> **INSTRUCTION**
Your task is to write out exactly the lines from the line containing "περισσότερους από 281.000 νησιώτες μέσω του" through the end of the records, inclusive at both ends.

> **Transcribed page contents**

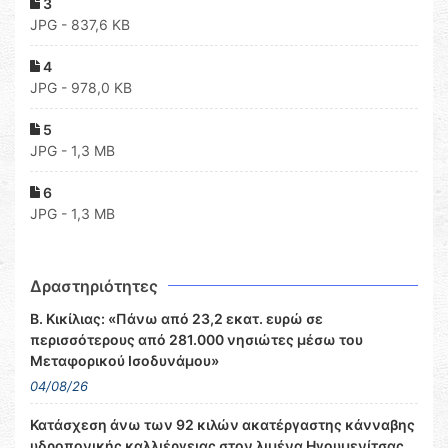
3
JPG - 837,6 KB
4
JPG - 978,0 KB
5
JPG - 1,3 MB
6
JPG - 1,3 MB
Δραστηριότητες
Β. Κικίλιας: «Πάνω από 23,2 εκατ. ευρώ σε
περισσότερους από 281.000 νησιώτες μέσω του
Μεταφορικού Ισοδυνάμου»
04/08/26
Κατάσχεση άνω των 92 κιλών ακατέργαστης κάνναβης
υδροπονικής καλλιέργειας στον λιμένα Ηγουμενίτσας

> **EXERCISE OUTPUT**
περισσότερους από 281.000 νησιώτες μέσω του
Μεταφορικού Ισοδυνάμου»
04/08/26
Κατάσχεση άνω των 92 κιλών ακατέργαστης κάνναβης
υδροπονικής καλλιέργειας στον λιμένα Ηγουμενίτσας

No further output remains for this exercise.